Church rigidity can take many forms. In extreme cases, an authoritarian pastor can create a near-cultic atmosphere. A series of popular podcasts produced by Christianity Today traces the rise and fall of Mars Hill Church in Seattle, which Mark Driscoll led to explosive growth, only to see it implode under his abusive style. A psychologist friend of mine who has studied pastors estimates that 80 percent of them have strong narcissistic tendencies. Why not? We elevate them, literally, on platforms, and assign them the lofty task of telling us what to believe and how to behave.
All too often, narcissistic leaders focus on minor points of doctrine and miss the main message, of God’s boundless love for estranged human beings. John’s gospel describes Jesus as “full of grace and truth.” Rigid churches tilt heavily toward the “truth” side of that balance scale, often piling on rules of behavior that the Bible never mentions.
Once again, the apostle Paul shows a more flexible style. “It is for freedom that Christ has set us free,” he declared to the Galatians, vehemently opposing those who insisted that Jesus-followers undergo the Jewish practice of circumcision. Yet he voluntarily took a strict ritual vow (Acts 18, 21) in order to identify with Jewish believers. Similarly, depending on the spiritual maturity of the church he was addressing, he modified his counsel on such issues as pagan holidays and eating meat that had been offered to idols.
Paul summarized his approach: “I have become all things to all people so that by all possible means I might save some.” He knew which theological and ethical issues to emphasize and which ones to minimize. Rigidity over minor disagreements, he viewed as a serious threat to church unity.
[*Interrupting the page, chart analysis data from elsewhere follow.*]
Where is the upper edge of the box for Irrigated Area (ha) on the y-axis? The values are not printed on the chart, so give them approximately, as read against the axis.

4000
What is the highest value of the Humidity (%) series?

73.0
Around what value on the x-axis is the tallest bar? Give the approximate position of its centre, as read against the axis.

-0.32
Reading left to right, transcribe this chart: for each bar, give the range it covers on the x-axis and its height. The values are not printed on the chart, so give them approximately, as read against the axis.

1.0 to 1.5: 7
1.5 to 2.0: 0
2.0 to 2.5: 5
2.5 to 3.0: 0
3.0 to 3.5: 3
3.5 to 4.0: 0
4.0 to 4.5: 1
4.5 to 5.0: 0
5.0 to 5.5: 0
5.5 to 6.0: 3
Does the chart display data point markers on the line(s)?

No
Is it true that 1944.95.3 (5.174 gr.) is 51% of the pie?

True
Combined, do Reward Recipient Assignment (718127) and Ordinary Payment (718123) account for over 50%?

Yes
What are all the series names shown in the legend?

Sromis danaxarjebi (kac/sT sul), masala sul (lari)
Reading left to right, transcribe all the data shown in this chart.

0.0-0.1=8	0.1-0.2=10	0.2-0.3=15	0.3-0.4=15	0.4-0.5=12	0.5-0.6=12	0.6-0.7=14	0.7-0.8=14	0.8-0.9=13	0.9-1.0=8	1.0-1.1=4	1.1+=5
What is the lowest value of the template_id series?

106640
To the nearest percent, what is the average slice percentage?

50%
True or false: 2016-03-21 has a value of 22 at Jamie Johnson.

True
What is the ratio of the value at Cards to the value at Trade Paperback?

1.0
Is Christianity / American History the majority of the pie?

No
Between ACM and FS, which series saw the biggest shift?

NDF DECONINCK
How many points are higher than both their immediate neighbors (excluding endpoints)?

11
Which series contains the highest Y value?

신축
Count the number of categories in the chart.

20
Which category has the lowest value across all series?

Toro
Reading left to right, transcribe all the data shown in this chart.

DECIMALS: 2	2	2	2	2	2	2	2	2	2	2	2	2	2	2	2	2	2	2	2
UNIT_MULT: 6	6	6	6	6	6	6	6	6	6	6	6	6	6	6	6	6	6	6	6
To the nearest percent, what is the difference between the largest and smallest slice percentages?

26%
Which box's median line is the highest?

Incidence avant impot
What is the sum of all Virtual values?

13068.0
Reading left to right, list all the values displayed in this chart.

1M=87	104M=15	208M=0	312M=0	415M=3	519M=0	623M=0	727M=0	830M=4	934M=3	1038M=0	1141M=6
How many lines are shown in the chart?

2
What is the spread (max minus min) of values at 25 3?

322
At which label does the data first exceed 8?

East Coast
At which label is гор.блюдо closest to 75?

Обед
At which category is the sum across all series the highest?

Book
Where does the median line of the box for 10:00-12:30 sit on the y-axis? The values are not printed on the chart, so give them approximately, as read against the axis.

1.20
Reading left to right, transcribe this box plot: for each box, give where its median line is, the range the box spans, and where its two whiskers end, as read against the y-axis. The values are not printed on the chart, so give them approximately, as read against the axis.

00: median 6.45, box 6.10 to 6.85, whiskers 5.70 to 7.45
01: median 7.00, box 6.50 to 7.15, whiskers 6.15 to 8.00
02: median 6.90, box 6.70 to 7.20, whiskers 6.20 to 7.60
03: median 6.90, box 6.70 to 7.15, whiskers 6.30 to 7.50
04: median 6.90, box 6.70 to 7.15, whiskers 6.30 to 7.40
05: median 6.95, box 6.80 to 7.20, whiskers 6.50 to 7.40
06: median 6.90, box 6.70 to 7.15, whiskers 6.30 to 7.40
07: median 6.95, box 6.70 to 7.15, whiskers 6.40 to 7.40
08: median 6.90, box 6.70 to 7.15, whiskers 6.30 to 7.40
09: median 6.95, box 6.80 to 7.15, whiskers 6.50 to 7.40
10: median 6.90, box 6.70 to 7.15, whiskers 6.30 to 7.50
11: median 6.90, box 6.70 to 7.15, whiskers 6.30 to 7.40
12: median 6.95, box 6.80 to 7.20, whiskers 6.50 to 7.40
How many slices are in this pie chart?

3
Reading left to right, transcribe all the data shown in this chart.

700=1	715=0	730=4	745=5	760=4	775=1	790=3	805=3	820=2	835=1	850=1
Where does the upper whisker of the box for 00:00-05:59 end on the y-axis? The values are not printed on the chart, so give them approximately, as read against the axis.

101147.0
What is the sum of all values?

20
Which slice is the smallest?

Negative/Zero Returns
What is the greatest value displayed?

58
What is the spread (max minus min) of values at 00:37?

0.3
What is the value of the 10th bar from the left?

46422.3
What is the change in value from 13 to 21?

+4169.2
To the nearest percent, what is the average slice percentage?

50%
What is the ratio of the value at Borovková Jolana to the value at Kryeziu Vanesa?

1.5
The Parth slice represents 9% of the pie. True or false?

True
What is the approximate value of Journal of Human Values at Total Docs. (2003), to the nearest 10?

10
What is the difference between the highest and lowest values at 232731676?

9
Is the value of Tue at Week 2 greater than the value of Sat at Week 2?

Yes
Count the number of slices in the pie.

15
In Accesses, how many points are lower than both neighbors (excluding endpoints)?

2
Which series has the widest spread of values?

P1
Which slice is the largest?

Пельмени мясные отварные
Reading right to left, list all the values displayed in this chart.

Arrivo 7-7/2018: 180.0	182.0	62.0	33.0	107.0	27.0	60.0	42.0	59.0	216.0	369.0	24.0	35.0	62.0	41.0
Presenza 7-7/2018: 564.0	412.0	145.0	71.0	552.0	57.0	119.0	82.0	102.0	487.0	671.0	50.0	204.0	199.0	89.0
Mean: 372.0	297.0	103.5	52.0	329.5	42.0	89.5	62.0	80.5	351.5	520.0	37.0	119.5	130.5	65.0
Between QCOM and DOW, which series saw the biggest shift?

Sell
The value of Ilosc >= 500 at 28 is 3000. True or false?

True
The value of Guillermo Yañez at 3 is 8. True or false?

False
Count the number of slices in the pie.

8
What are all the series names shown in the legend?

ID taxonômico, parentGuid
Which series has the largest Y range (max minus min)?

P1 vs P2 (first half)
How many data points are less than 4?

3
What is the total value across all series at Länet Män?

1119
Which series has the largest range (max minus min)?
The existence of some 54,000 denominations in the world indicates that not everyone has followed Paul’s style.
A Healthy Church
In the last full night with his disciples, Jesus set out a formula for healthy church leadership (John 13-17). First, he got up from the meal and washed their feet, much to their discomfort. He demonstrated that good leaders don’t cling to privilege narcissistically. Quite the opposite: they serve the very ones they lead.
Next, Jesus gave a paramount command that overcomes exclusion: “By this everyone will know that you are my disciples, if you love one another.”
Finally, he prayed for unity—not only for the disciples but for everyone in history who would follow him. Nothing would bear a more powerful witness to his message. In his prayer, Jesus said, “Then the world will know that you sent me and have loved them even as you have loved me.”
Service, love, unity—Jesus named these as primary marks of his followers. Have you ever asked a stranger, “When I say the word Christian or evangelical, what’s the first thing that comes to mind?” I have, and not once, not once, have I heard anyone answer with one of those three words.
A few times I have visited a megachurch in a tiered auditorium. As I look at the spotlighted stage below, I feel as if I’m at an NBA game, with 10,000 spectators cheering ten professionals on the court. It strikes me, that’s the opposite of a biblical view of church. Worshipers gather together not as spectators to be entertained, but as active participants. The real audience sits outside, waiting to see if we truly represent Jesus through our acts of service, love, and unity.
Toxins work their way into the church seemingly without effort. A healthy church will require the vigilance of all its members.